Welcome to Your 2024 Branding Pep Talk

By Cristian,

With indications of a 2024 flush with financial opportunity, now is the time to make sure that your branding is optimized to capture your piece of the pie.

As a small-to-medium sized organization (as defined by Gartner as 1-999 employees or up to $1bn in revenue), your company’s branding needs to punch above its weight. You should aspire to be just as impressive to potential customers and employees as the biggest, most sought after companies in your space. Otherwise, prospective customers and team members may feel like they’re settling for something less—and that’s the wrong foot to be starting out on.

Here’s what I mean. My creative agency, North Street, is currently in the sales process with a management consulting firm, which is like a mini version of a McKinsey or Bain—the giants of that sector. This client has processes and outcomes like those of the industry monoliths, but at a much lower price point. What this smaller firm lacks in name recognition, cache, and headcount, they more than make up for with attributes like leadership experience, less bureaucracy, and more access to senior management.

When the prospective client asked me how to help sell through a rebrand to his top brass, I told him to ask management a very simple question: Do we want to be the organization that people settle for?

Of course not! They want to be the organization that looks like the score of the century. They want prospective clients believing they’re getting work that is on par with the McKinseys and Bains of the world, but at a budget that is more accessible. They want prospective employees believing they’ve been let in on some incredible secret: that they get to work for this small and mighty management consulting firm that resembles those market leaders but is probably a much more desirable and less stressful place to work.

This is how you want your firm to be positioned. Otherwise, you’re a lookalike in a sea of sameness. And this is where branding does the heavy lifting.

What is branding?

There’s no one way to answer this question. But, for me, branding (at least in the B2B space) is the verbal and visual language used every day and in every piece of external communication to convey that you are exceptional. While the verbal and visual elements of a brand are inextricably linked, they also serve different purposes.

Your verbal branding needs to succinctly describe the following:

  • Who you do work for
  • What the big issue is that they need help solving
  • How you are expertly qualified to solve this issue
  • What makes you tick

Visual branding communicates the sense or feeling that:

  • You are to be taken seriously
  • You believe and invest in quality
  • You are special or different

The components of a brand generally include:

Verbal

  • Positioning statement
  • Brand pillars
  • Manifesto and differentiators
  • Messaging by audience type
  • Tone of voice
  • Tagline

Visual

  • Logo
  • Colors
  • Typography
  • Image/photo style
  • Iconography

Now, try taking an honest and objective look at your brand. Look at your organization from the perspective of a prospective customer or employee. What do they see and feel? Are they thrilled they get to work with or for you? Or, are they just settling for something that is less than what they really want?
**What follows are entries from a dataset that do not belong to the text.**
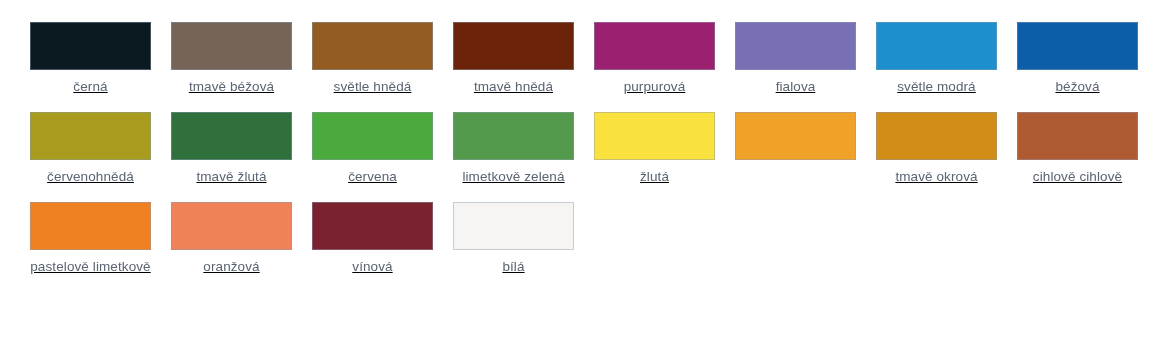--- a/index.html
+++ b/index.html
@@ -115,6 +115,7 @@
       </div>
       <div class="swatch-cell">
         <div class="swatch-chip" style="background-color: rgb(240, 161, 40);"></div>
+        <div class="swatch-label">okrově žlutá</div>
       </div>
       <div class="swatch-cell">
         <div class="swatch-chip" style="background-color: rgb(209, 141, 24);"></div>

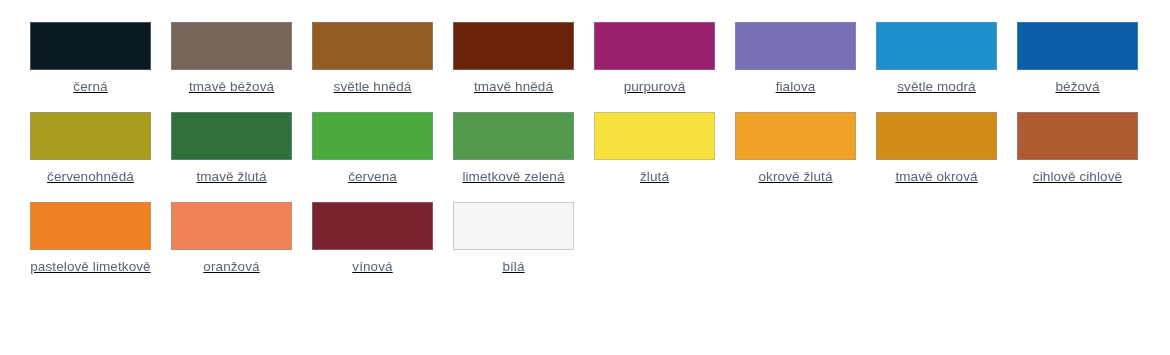--- a/index.html
+++ b/index.html
@@ -123,7 +123,7 @@
       </div>
       <div class="swatch-cell">
         <div class="swatch-chip" style="background-color: rgb(176, 90, 50);"></div>
-        <div class="swatch-label">cihlově cihlově</div>
+        <div class="swatch-label">světle oranžová</div>
       </div>
     </div>
     <div class="palette-row">

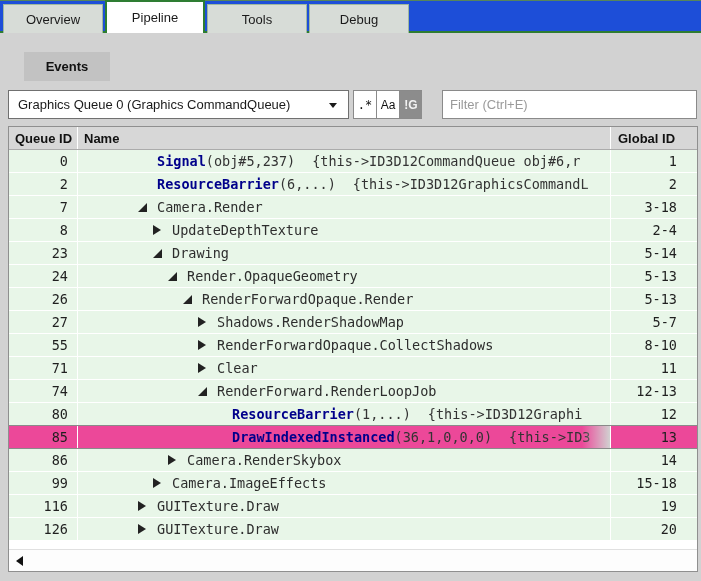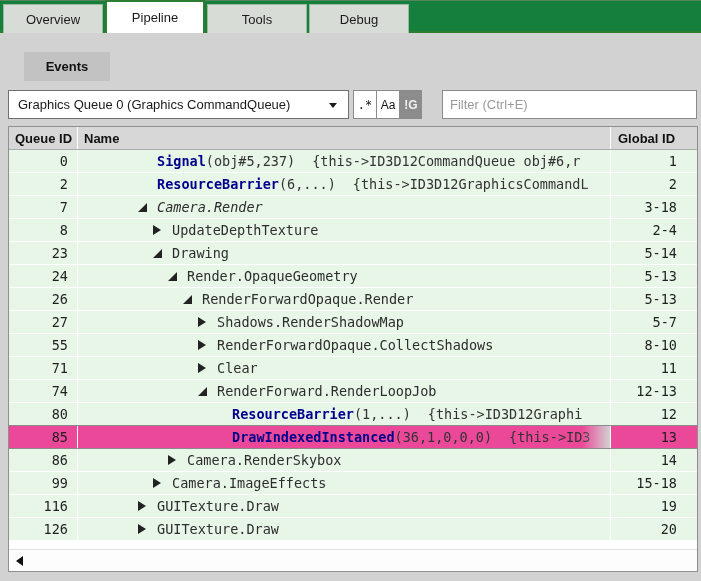--- a/index.html
+++ b/index.html
@@ -8,7 +8,7 @@
        font-family:"Liberation Sans",sans-serif;font-size:13px;color:#1a1a1a;background:#d2d2d2;}
 
   
-  .tabbar{position:absolute;left:0;top:0;width:701px;height:33px;background:#15803d;
+  .tabbar{position:absolute;left:0;top:0;width:701px;height:33px;background:#1d4ed8;
           border-top:1px solid #57855a;display:flex;align-items:flex-end;padding-left:3px;}
   .tabbar::after{content:"";position:absolute;left:0;bottom:0;width:701px;height:2px;background:#2e7d32;}
   .tab{width:100px;height:29px;margin-right:2px;background:#d7dcd7;border:1px solid #9eb89e;border-bottom:none;

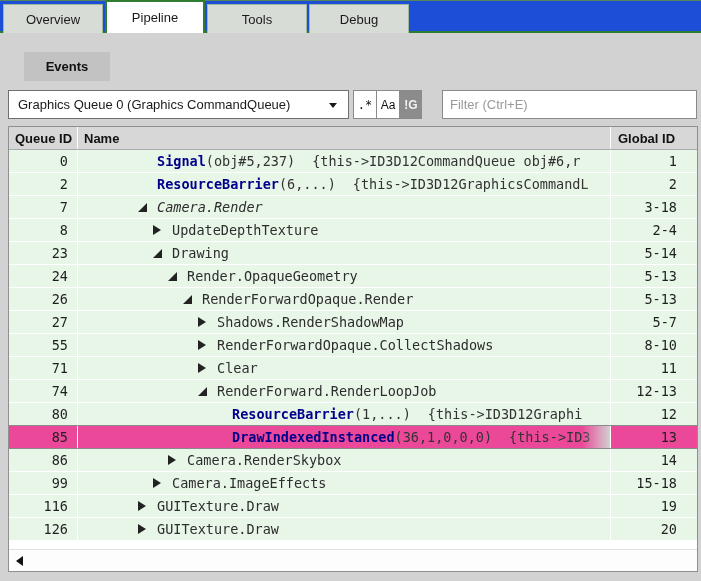--- a/index.html
+++ b/index.html
@@ -133,7 +133,7 @@
           </div>
           <div class="trow">
             <div class="td qid">7</div>
-            <div class="td name" style="padding-left: 60px; font-style: italic;"><span class="arrow-slot"><span class="arr-exp"></span></span><span>Camera.Render</span></div>
+            <div class="td name" style="padding-left: 60px;"><span class="arrow-slot"><span class="arr-exp"></span></span><span>Camera.Render</span></div>
             <div class="td gid">3-18</div>
             <div class="gutter"></div>
           </div>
When my agency brands or rebrands a client, we always must look at their direct peers and competitors. But we also want to know who their “aspirational competitors” are—in other words, the companies they aspire to be in the same league with but aren’t quite there yet. What are these market leaders doing and saying that can we borrow, adapt, or be inspired by? The purpose of this exercise is to imbue our clients with the swagger of a market leader, even if they aren’t one quite yet.

Can we afford it?

The better question is, can you afford not to? If you lose a handful of opportunities due to suboptimal branding, what’s the math on that? Hundreds of thousands of dollars? If an A player candidate passes on a job (or never even bothers to interview), what does it cost you to settle for a B player?

For B2B firms, the U.S. Small Business Administration recommends a spend of 2%-5% of your gross annual revenue on marketing and advertising. That’s a minimum of $400K for a $2mm business. Surely, a healthy portion of your marketing budget can be allocated to a brand revamp every 5-10 years.
If you’re not thinking this way, I guarantee that one of your competitors is. So, here’s a mantra for 2024:

Don’t be the organization that people settle for. Be meteoric, not middle of the pack.